O brasileiro enfrenta os problemas sociais de maneira peculiar, conforme cultura e história próprias, mais afeitas à imprevisibilidade do drible do que ao planejamento e à organização. No dizer da Ministra Carmen Lúcia, ao analisar as constantes emendas constitucionais, diante das dificuldades de se fazer gols com os pés, seríamos capazes de alterar a regra do jogo em curso para legalizar o gol com a mão. Nós enxergamos com relativa naturalidade estas mudanças bruscas de direção, desnorteando a barreira legal, como em um drible de Garrincha.

Mas estes arroubos criativos, no que diz respeito à segurança normativa, tornam-se menos naturais quando somos confrontados com outras culturas, defensoras do planejamento social, com prevenção de riscos e análise de consequências a médio e longo prazo, em detrimento do improviso.

Este choque de concepção ficou nítido durante o I Curso Euro-Brasileiro de Contratación Pública- La Coruña/Espanha, de 1 a 5/09/2014. Ao proferir ali palestra sobre contratação pública estratégica, percebi como são diversos os parâmetros brasileiros e espanhóis diante de um impasse ambiental gerado pela própria Administração Pública.

  Convidado a expor o ponto de vista do Ministério Público de Contas, levei a debate o problema da duplicação da Av. Roberto Freire em Natal/RN, e seus efeitos sobre a área de preservação permanente do Parque das Dunas, no bojo da análise de critérios sociais e ambientais.
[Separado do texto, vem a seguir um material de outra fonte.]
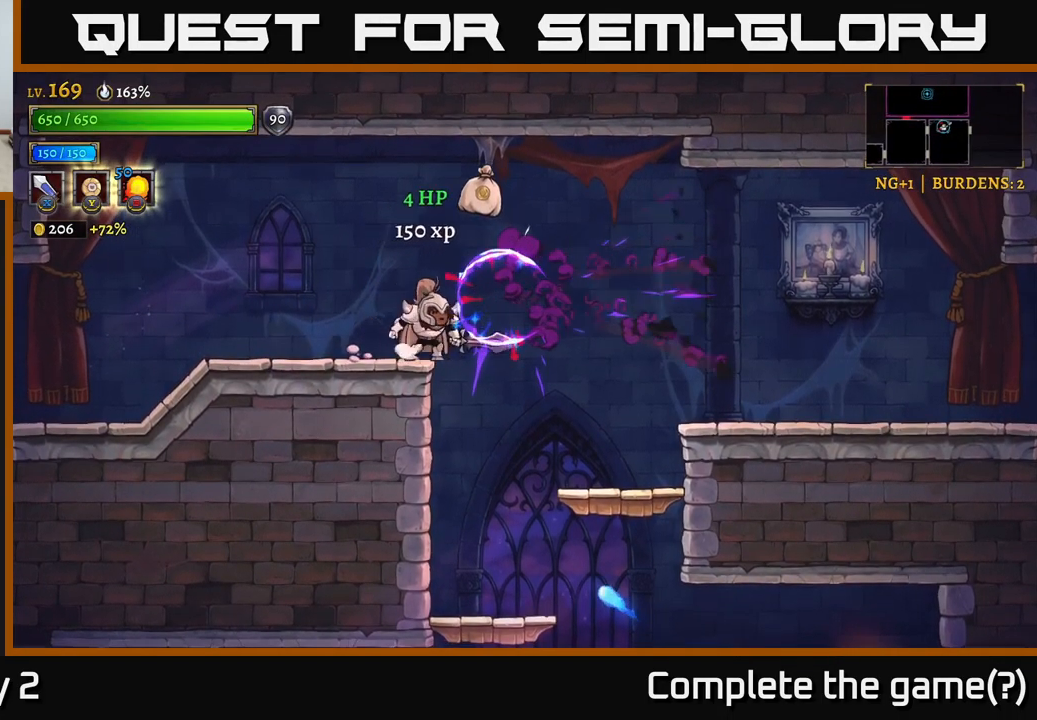
{"buttons": [], "left_stick": "right", "right_stick": "center", "events": [[150, "A", "down"], [200, "left_stick", "left"], [267, "left_stick", "center"], [317, "A", "up"], [317, "left_stick", "right"]]}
Exposto o fato, os espanhóis - sobretudo professores de direito administrativo da Universidade da Coruña - não concebiam como o Poder Público pôde planejar uma obra desconsiderando uma área legalmente protegida. Já para parcela considerável de nós brasileiros, embora percebêssemos algo fora de ordem, de tanto ver proliferar este estado de coisas, isto não seria tão inconcebível, inclusive com a relativização do tamanho da área do parque que seria afetada e considerações a respeito do local já ter sido anteriormente degradado.
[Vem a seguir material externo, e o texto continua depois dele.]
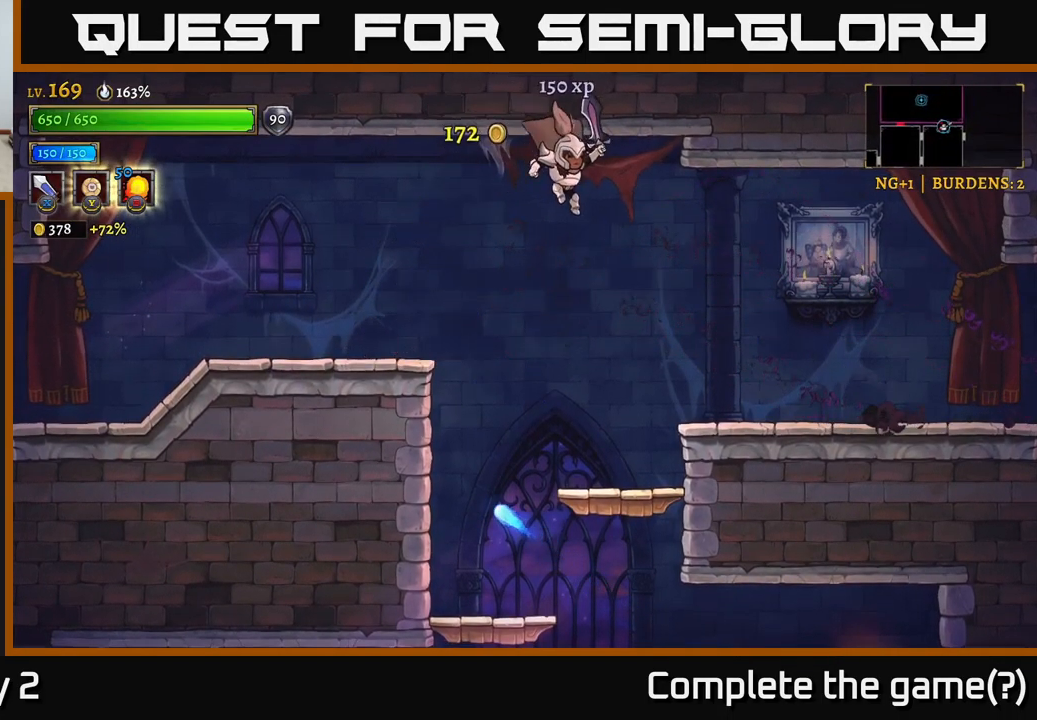
{"buttons": [], "left_stick": "down", "right_stick": "center", "events": [[100, "left_stick", "center"], [400, "left_stick", "down"]]}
Mas até que havia certo consenso quanto ao erro originário do Poder Público, pois lhe bastava demandar do então futuro contratado um projeto técnico que não afetasse o parque e preservasse o meio-ambiente para a nossa e as futuras gerações. Porém, a Administração Pública não o fez, embora a modalidade de contratação escolhida lhe permitisse fazê-lo – contratação integrada (RDC) em que o projeto básico é feito pelo contratado, a partir das especificações do anteprojeto feito pela Administração.

Com este pecado original, contratou-se legitimamente uma empresa para conceber e executar o projeto. No entanto, surgem a lei e o Parque das Dunas no meio do caminho. E aí a diferença de cultura se torna mais nítida.

Nesta encruzilhada, os brasileiros tendem a trilhar o caminho da mudança legislativa, ou ao menos concebê-lo como um percurso viável, enquanto se extrai dos diálogos com os professores espanhóis que o caminho natural seria o refazimento do projeto, prevenindo um potencial dano ao meio ambiente.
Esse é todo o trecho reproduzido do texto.